Cern embarks on groundbreaking plans to construct a 91km particle collider, marking a significant leap in scientific research.
- The Future Circular Collider (FCC) is set to replace the Large Hadron Collider (LHC) with extensive ground investigations underway.
- These investigations aim to understand geological conditions to minimise construction risks and ensure the project’s viability.
- A consortium, including UK-Italian groups, is tasked with studying soil stability across the proposed site.
- Cern’s feasibility study will inform member states’ decisions on the collider’s future by 2025.
Cern, the European Organisation for Nuclear Research, is forging ahead with plans for an expansive new particle accelerator, known as the Future Circular Collider (FCC). This initiative is intended as a successor to the Large Hadron Collider, promising an upgrade in research capabilities. The FCC is proposed to be housed in a vast 91km tunnel that will span both French and Swiss territories, situated at significant depths beneath the surface, including beneath Lake Geneva.
Currently, geological field investigations are in progress as part of assessing the project’s feasibility. These crucial investigations are expected to complete by the end of 2025. The aim is to gain a comprehensive understanding of the local subsoil conditions to mitigate any potential construction risks associated with the FCC. Engineering consortium SGS3, comprising Structural Soils, Smart Seismic Solutions, and Geotec, has been selected to carry out these ground assessments in the south-eastern sector of the anticipated tunnel alignment.
A Cern spokesperson highlighted the pivotal nature of these investigations, stating that the primary objective is to achieve a more precise grasp of the geology to minimise construction risks. This involves determining the depth of molasse rock and its interfaces with other geological layers such as limestone and moraines. Such data is considered critical in establishing a reliable foundation for future planning.
The comprehensive ground investigations are conducted across various communes within Haute Savoie and Ain in France, as well as the Canton of Geneva in Switzerland. It has been suggested that, following the current investigations, further detailed study might be necessary to deepen understanding of the geology where essential infrastructure like caverns and shafts will be constructed. Structural Soils director Mike Williams noted the focus on critical geological aspects to reduce uncertainties and assess potential construction risks.

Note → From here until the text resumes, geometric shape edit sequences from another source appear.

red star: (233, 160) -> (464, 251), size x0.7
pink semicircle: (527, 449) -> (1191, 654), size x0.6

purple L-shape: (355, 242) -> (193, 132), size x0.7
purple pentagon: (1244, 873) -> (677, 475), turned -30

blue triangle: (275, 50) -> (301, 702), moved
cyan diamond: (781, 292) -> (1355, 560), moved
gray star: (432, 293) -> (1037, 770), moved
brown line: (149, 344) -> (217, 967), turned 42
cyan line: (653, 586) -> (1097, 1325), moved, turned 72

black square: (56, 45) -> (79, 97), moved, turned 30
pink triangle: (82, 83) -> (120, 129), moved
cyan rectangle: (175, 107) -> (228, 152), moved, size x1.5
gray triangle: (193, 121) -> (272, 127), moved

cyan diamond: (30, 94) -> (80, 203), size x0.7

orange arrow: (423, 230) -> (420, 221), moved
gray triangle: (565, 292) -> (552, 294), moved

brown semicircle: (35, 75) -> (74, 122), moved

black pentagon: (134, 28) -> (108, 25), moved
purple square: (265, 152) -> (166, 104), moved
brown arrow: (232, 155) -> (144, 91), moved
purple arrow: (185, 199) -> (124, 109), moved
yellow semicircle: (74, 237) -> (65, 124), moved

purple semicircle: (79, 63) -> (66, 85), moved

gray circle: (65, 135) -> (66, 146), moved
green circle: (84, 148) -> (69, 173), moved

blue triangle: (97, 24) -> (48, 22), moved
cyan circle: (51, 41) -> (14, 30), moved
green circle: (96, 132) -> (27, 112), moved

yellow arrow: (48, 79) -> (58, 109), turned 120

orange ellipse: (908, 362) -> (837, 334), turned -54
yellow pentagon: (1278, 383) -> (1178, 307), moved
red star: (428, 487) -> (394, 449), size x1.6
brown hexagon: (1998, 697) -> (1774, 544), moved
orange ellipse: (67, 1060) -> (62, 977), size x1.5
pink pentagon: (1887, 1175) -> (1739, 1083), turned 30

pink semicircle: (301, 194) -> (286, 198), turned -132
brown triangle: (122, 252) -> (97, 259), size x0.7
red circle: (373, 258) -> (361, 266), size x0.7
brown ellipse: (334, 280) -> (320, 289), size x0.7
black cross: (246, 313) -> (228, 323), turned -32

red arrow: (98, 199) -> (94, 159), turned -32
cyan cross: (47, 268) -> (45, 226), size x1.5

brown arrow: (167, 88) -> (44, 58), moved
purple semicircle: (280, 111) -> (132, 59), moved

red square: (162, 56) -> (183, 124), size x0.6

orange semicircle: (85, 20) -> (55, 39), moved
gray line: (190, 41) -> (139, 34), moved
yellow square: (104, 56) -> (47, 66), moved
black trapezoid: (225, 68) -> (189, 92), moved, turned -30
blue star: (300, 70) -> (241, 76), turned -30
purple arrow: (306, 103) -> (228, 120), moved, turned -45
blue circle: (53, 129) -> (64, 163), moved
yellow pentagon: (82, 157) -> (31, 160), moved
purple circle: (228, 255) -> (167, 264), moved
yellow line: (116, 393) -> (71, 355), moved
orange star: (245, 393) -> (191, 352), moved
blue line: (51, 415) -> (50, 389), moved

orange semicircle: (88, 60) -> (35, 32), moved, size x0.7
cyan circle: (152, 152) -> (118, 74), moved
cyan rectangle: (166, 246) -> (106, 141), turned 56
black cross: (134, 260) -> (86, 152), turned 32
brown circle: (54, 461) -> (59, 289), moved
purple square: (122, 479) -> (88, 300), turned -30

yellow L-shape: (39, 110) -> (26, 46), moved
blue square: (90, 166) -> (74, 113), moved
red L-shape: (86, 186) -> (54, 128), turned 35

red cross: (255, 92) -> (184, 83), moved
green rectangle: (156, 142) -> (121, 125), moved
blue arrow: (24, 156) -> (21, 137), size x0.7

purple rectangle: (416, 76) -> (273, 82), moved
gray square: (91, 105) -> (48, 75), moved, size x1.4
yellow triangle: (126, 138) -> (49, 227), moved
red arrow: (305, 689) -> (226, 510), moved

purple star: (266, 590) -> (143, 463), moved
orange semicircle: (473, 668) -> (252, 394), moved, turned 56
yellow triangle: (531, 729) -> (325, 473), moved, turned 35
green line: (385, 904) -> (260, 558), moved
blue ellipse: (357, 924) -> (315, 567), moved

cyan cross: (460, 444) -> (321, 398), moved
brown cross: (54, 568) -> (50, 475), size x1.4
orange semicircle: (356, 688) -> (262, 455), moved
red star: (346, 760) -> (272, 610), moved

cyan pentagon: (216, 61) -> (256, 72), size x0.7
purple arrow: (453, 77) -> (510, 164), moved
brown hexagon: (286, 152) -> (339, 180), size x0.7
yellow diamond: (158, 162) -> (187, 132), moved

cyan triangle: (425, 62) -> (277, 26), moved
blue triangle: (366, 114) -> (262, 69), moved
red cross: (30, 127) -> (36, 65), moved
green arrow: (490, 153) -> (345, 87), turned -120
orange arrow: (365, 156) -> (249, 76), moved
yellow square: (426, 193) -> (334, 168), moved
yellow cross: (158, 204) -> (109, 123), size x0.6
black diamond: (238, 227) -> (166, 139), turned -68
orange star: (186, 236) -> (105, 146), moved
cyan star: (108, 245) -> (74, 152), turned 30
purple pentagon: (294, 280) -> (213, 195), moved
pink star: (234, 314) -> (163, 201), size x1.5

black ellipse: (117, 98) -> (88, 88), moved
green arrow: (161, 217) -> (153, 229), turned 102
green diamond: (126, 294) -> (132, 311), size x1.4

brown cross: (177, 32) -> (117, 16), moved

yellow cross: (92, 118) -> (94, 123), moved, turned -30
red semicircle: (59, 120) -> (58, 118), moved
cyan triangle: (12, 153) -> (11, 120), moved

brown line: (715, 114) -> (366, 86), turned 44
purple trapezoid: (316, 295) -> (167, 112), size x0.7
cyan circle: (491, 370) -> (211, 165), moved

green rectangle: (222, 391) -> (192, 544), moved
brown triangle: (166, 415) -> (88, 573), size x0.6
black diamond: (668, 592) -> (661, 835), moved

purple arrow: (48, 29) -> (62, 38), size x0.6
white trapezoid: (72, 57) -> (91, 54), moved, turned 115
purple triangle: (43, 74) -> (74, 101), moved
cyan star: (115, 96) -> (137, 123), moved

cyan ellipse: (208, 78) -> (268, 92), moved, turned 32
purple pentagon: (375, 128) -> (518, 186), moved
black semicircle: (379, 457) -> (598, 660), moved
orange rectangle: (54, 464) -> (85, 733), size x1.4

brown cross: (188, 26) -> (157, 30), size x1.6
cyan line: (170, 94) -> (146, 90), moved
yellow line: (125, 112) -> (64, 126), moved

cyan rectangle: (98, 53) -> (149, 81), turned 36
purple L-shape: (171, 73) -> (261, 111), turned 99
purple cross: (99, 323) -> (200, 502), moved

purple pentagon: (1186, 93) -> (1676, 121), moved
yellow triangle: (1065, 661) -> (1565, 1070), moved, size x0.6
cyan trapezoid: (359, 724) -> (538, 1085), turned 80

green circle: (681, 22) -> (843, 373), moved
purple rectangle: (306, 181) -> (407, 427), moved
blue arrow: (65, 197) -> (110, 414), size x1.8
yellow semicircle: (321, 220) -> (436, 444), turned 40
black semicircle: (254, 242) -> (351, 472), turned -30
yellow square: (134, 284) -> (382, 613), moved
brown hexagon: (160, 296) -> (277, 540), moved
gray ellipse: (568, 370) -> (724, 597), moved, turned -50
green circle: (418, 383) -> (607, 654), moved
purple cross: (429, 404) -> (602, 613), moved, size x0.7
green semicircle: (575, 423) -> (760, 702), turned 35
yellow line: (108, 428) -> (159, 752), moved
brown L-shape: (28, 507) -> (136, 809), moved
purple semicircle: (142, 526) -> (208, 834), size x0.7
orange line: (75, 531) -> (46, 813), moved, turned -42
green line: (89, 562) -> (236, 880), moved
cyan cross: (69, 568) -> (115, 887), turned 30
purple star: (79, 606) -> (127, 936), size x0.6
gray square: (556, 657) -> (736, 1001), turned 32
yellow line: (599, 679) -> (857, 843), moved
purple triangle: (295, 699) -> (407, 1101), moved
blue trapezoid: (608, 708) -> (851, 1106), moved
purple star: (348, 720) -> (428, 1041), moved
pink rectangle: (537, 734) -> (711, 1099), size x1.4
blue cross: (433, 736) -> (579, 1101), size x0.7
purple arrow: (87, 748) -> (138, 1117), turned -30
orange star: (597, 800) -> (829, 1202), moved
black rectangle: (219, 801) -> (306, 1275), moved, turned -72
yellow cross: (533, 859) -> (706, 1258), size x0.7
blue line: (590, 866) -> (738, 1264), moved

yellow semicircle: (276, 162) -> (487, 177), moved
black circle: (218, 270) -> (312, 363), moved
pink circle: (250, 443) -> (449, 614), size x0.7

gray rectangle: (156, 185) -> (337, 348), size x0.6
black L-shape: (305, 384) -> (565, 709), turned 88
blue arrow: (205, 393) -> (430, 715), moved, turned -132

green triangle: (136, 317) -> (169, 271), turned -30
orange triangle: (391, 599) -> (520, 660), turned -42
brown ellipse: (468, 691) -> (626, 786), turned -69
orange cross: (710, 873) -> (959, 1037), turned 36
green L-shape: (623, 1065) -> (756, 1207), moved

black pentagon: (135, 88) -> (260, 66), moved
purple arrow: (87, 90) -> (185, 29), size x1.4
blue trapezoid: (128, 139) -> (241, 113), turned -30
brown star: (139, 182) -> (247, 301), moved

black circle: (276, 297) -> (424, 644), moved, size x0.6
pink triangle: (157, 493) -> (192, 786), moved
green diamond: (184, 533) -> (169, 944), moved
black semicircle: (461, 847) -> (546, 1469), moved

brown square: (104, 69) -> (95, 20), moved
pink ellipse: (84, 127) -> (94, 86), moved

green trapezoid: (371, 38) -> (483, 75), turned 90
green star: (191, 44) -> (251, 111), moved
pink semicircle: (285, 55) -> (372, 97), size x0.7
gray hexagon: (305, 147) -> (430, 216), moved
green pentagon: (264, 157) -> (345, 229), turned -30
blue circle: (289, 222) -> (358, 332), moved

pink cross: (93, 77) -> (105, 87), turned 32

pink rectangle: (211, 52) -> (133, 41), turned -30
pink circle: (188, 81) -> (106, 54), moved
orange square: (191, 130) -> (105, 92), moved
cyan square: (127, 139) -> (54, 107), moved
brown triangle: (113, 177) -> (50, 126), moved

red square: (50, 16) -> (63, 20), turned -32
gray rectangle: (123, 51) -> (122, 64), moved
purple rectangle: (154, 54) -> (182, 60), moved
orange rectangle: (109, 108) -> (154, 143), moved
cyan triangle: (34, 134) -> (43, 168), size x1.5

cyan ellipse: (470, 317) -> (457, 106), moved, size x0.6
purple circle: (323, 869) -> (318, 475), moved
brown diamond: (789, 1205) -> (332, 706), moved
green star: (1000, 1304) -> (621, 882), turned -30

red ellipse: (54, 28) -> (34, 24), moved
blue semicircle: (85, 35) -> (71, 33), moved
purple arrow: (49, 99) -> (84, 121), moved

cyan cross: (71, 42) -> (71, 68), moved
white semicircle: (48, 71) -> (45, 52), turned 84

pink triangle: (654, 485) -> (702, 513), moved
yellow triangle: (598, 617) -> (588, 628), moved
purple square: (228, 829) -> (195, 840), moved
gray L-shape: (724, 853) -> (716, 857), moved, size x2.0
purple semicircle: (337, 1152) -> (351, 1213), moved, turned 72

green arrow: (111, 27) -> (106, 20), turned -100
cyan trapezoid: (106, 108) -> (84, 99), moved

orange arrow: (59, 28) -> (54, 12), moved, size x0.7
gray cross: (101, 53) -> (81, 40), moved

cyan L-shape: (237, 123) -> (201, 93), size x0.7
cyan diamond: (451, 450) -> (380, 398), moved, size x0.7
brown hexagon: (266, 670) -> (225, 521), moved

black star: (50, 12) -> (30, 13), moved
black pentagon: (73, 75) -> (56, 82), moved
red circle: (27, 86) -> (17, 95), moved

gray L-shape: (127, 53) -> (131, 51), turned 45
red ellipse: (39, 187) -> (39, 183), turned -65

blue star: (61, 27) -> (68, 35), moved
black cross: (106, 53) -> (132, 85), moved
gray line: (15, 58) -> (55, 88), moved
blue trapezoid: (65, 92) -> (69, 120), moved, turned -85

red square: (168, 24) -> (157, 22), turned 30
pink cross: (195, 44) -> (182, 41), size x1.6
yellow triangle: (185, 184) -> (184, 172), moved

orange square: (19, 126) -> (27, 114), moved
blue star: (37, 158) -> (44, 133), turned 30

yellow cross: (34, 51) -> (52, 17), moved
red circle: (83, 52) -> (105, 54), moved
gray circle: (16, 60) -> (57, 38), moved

The findings from these geological studies will significantly contribute to the FCC’s feasibility study, which seeks to evaluate both the technical and financial aspects of the project. Furthermore, this study will scrutinise environmental impacts and development of infrastructure and technologies to enhance the collider’s operational efficiency. Upon conclusion, the study will enable Cern’s member states to make informed decisions by 2025 regarding the commissioning of the FCC in the 2040s as a successor to the existing accelerator.
The Future Circular Collider represents a bold leap forward in scientific exploration, contingent upon successful feasibility studies and international collaboration.